John Shearer: Visiting Neyland Stadium

Sunday, September 2, 2012 - by John Shearer

On Saturday afternoon, I found myself over by the University of Tennessee’s Neyland Stadium in Knoxville.

That may seem typical for a September weekend, but Tennessee had no home game. The Vols had played on Friday against N.C. State in Atlanta, and about 100,000 fewer people were there than will likely be the next two Saturdays.

As I jogged around the area and took pictures, I was struck with how peaceful the setting was. A beautiful blue sky had appeared, and hardly anyone else was there.
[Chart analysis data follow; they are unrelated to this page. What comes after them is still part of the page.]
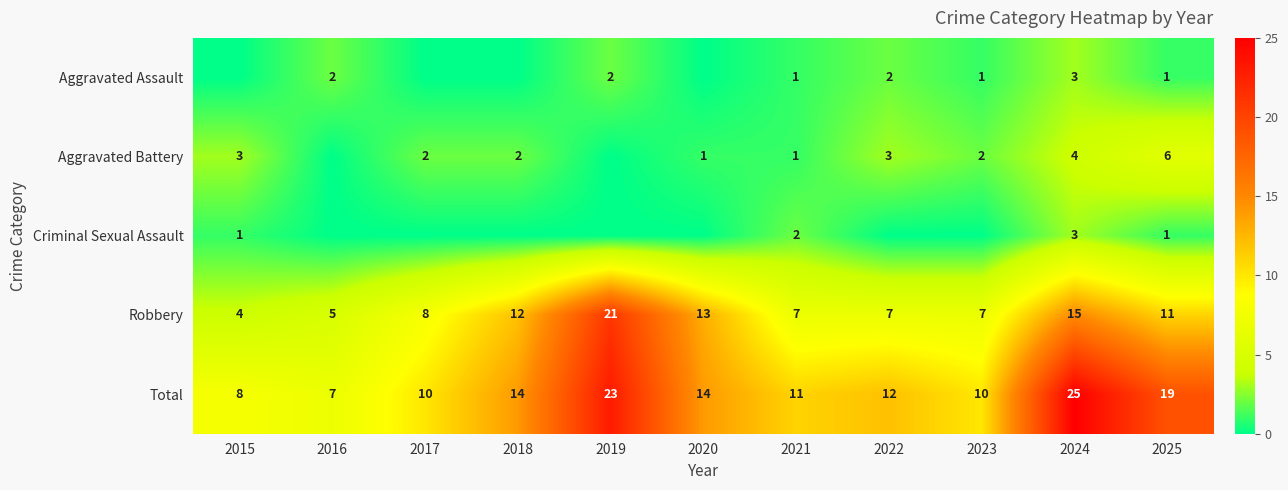

What is the total value across all series at 2019?

46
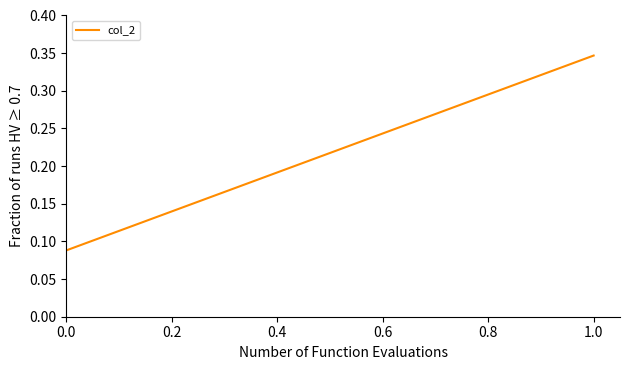

What is the value of the 2nd point from the left?

0.3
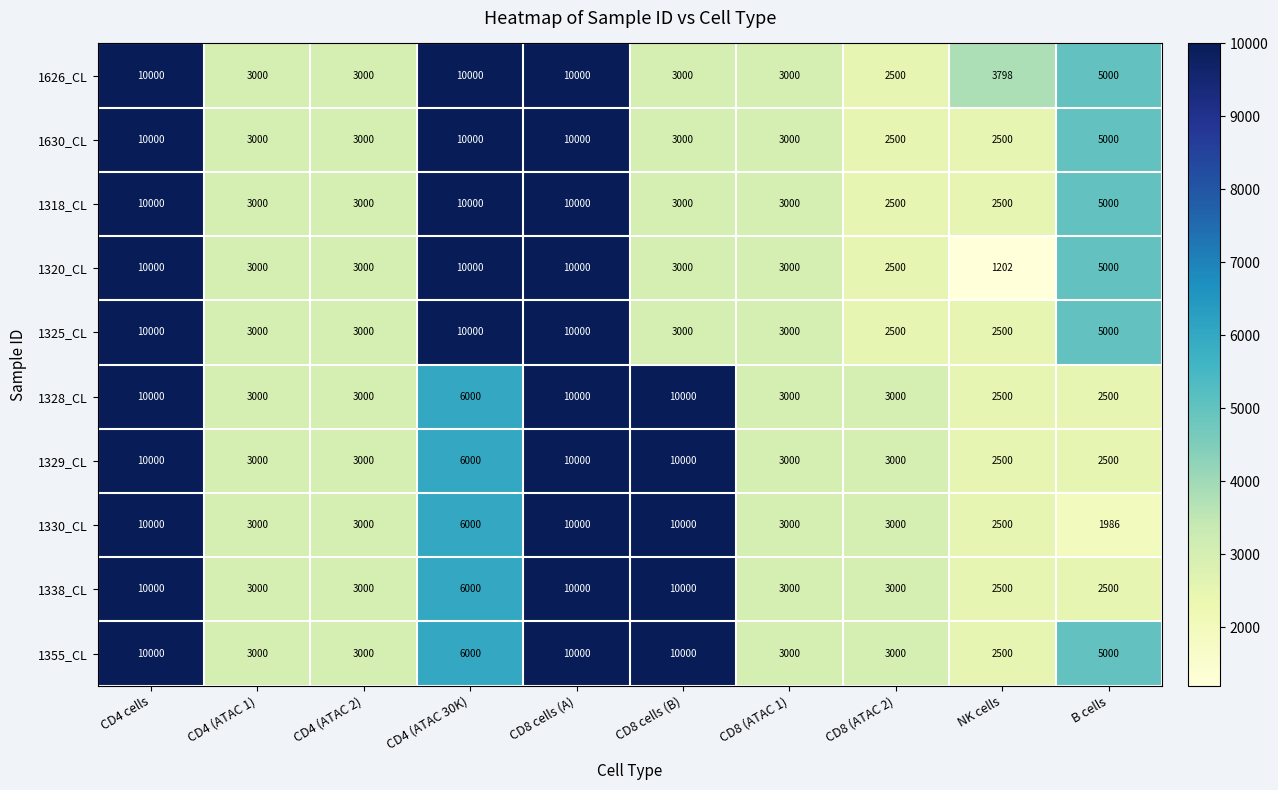

What value does the 1330_CL series have at CD8 (ATAC 1)?

3000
I particularly wanted to examine the new checkerboard and power T painted brickwork that had been installed on Peyton Manning Pass in front of the stadium. This is the area where the UT team walks during the famous Vol Walk, and the work was done last month to enhance the experience and give the street the look of the stadium field.

The $20,000 project, done by National Pavement, had been funded by 700 members of the Class of 2007 as a class project.
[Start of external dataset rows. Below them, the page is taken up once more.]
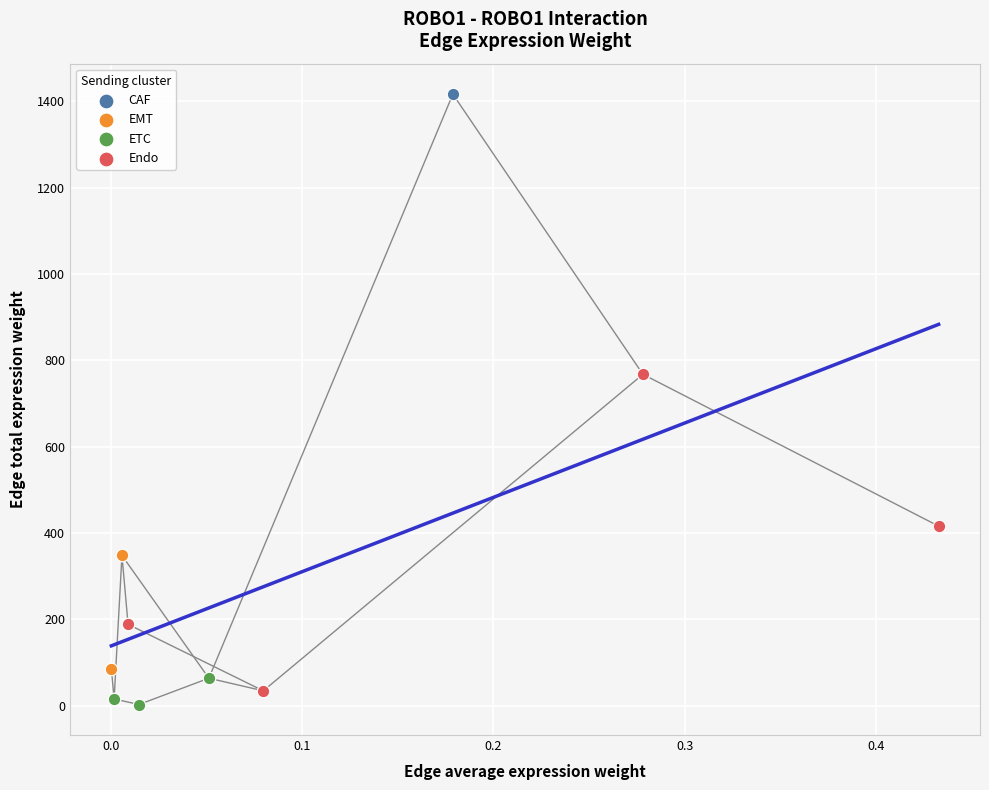

Which series has the widest spread of Y values?

CAF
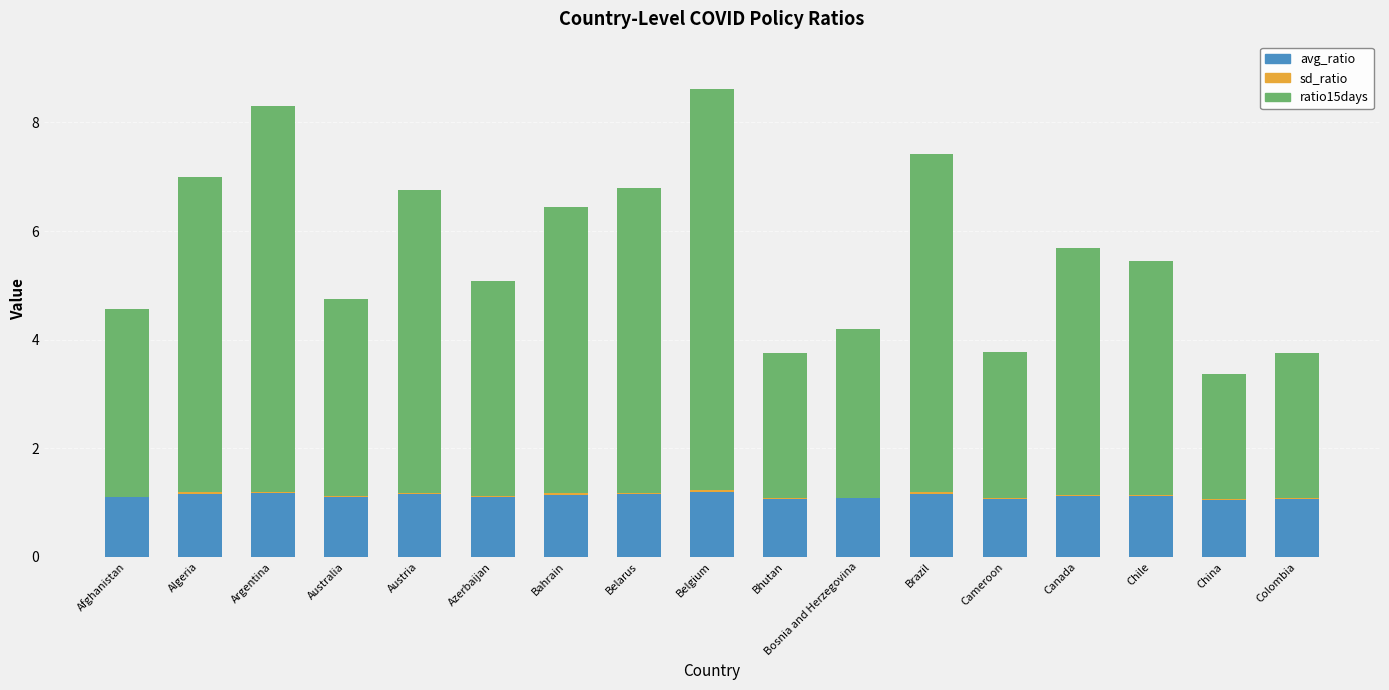

The avg_ratio series shows 0.4 at Brazil. True or false?

False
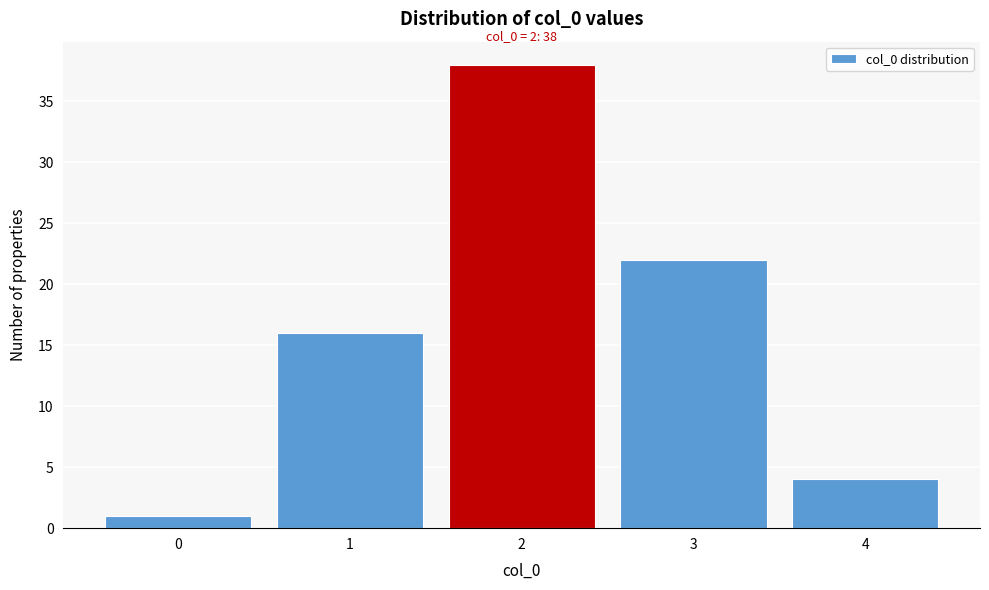

Reading left to right, list all the values displayed in this chart.

0=1	1=16	2=38	3=22	4=4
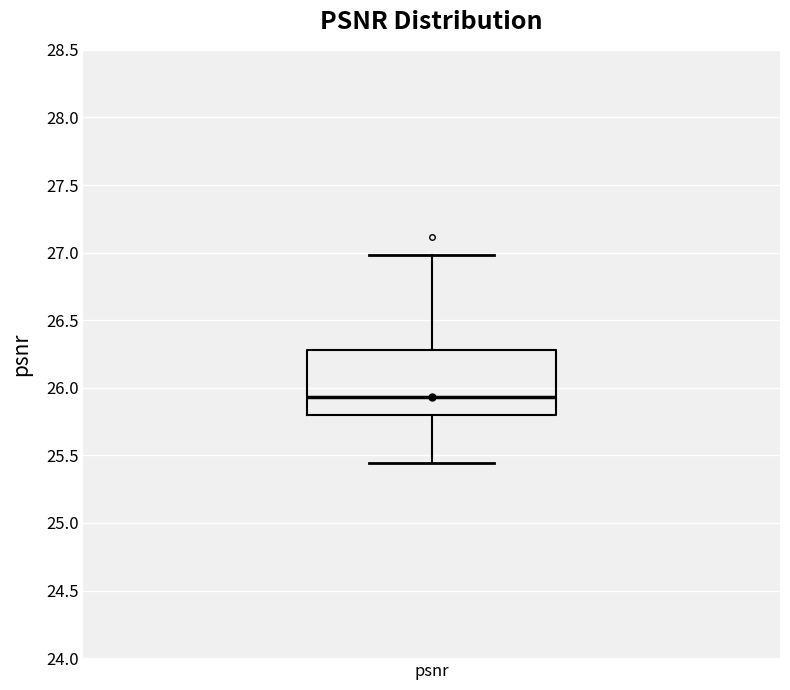

Read this box plot against the y-axis: the position of the median line, the range covered by the box, and the ends of both whiskers. The values are not printed on the chart, so give them approximately, as read against the axis.

median 25.95, box 25.80 to 26.30, whiskers 25.45 to 27.00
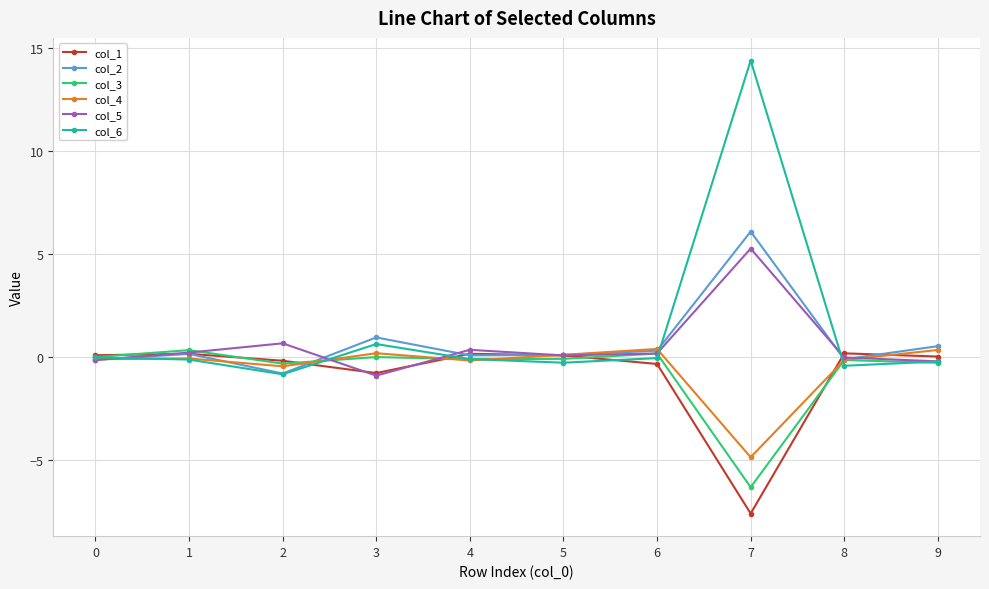

What is the value of the col_2 point at the 5th from the left?

0.1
So few people were there that I was able to lie down very briefly and get a picture of the checkerboard bricks from street level.

Next week against Georgia State, the team will be walking over those bricks with hundreds standing along the street.
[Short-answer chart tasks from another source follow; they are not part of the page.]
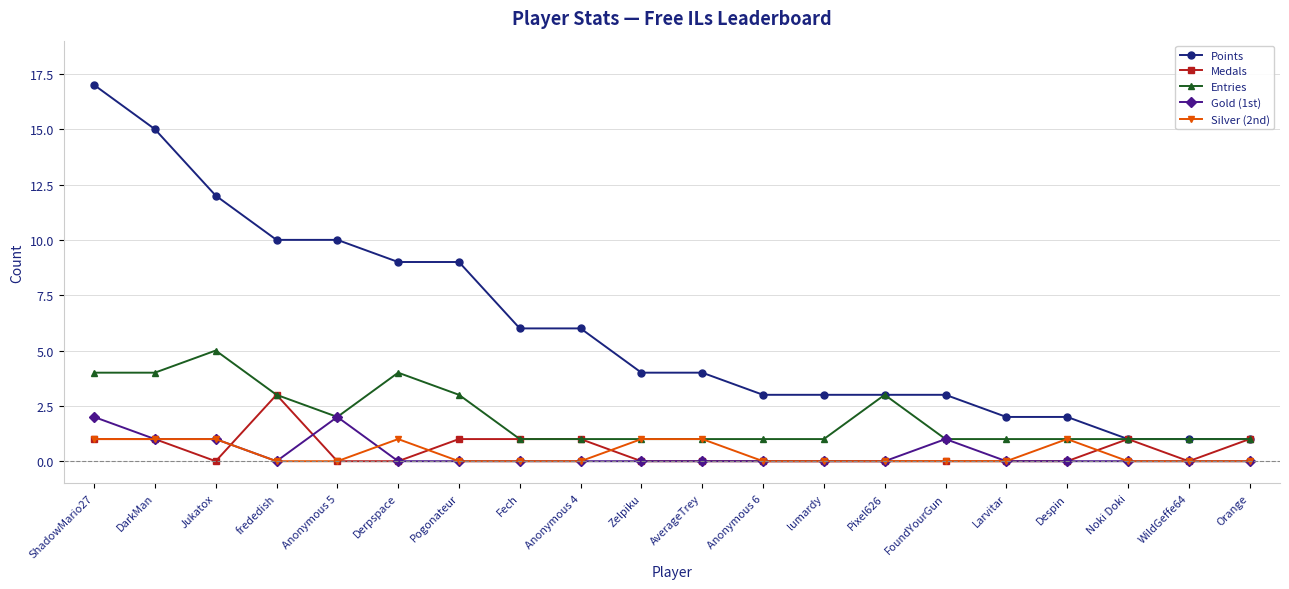

What position from the left is Anonymous 4?

9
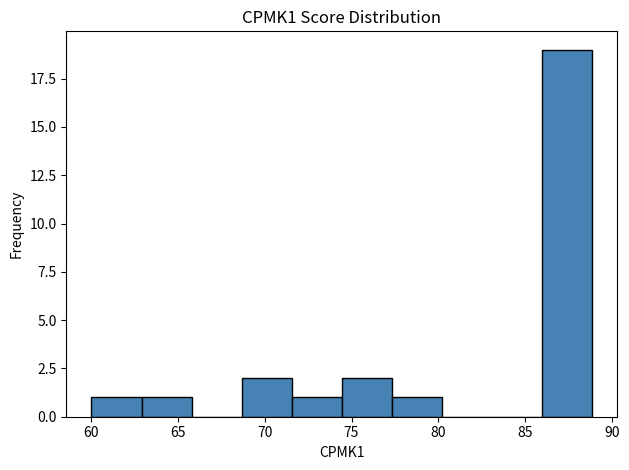

Reading left to right, list every bar in this chart as the range it spans on the x-axis followed by its height. Neither the bar edges nor the heights are printed on the chart, so give them approximately, as read against the axes.

60.0 to 63.0: 1
63.0 to 66.0: 1
66.0 to 68.5: 0
68.5 to 71.5: 2
71.5 to 74.5: 1
74.5 to 77.5: 2
77.5 to 80.0: 1
80.0 to 83.0: 0
83.0 to 86.0: 0
86.0 to 89.0: 19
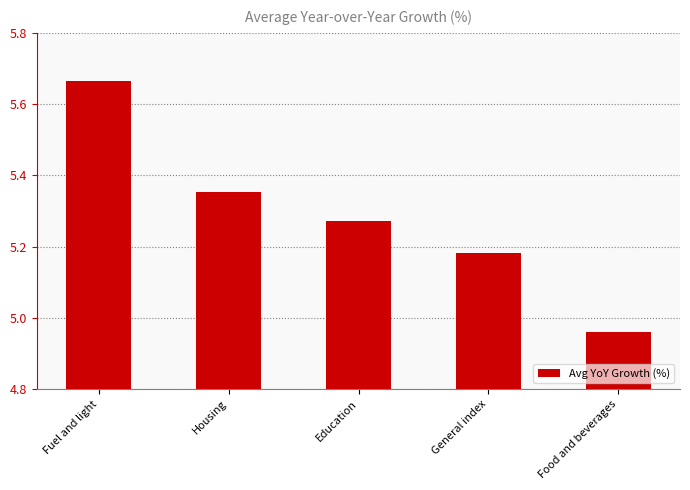

What is the change in value from Housing to Food and beverages?

-0.4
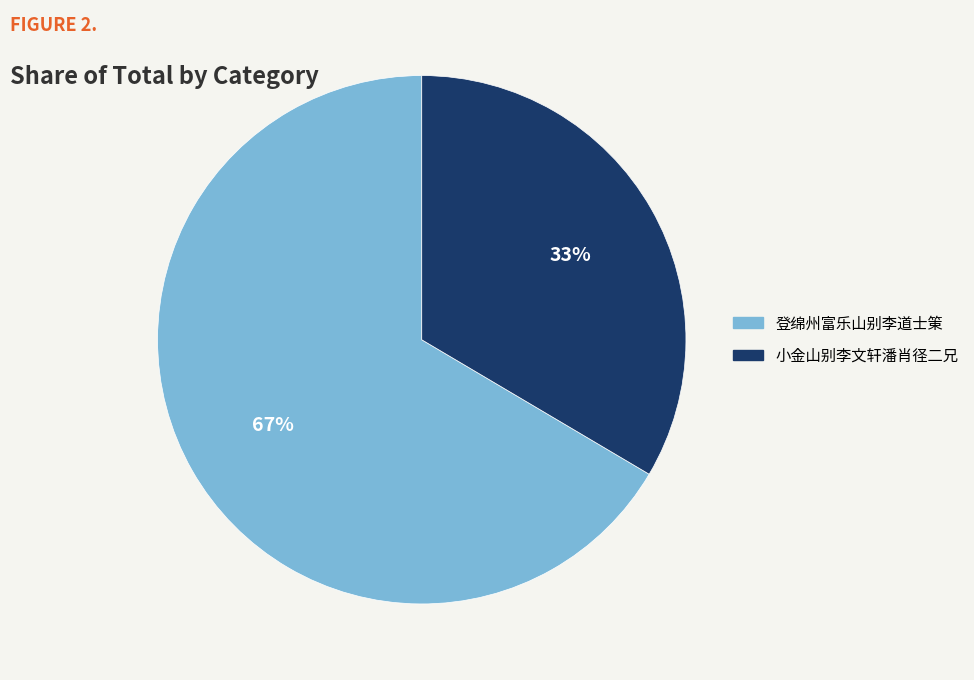

Which slice is the smallest?

小金山别李文轩潘肖径二兄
But on Saturday, only an occasional car passed.

I then looked around the outside of the stadium a little, noticing the Don Weller gate named for the Chattanoogan. I also said hello to the large murals of the late Chattanoogan Reggie White and others, and noticed the orange Tennessee signs from different eras and the vintage wooden game program booths.

After that, I climbed the hill west of the stadium and passed the Volunteer/Torchbearer statue. Its flame was burning strongly, just as it has since 1968. As with the stadium, I had the statue to myself, which will be a far cry from the next two Saturdays.

I then jogged around Circle Park and then around the remodeled Humanities and Social Sciences Building and McClung Tower.

I like to run on grassy areas, and the University of Tennessee does not have as much grass and trees as some campuses. But these areas – particularly Circle Park – were adequate. And, unlike during the week, they were void of students.

As I ended my run back by my vehicle, I picked up a few persimmons that had fallen from a Circle Park tree. I wanted to take them home to make fall persimmon bread.

Next week, hundreds will probably be trampling over the area on their way to the stadium and smashing the remaining persimmons.

But Saturday was a day to enjoy the calm before the storm.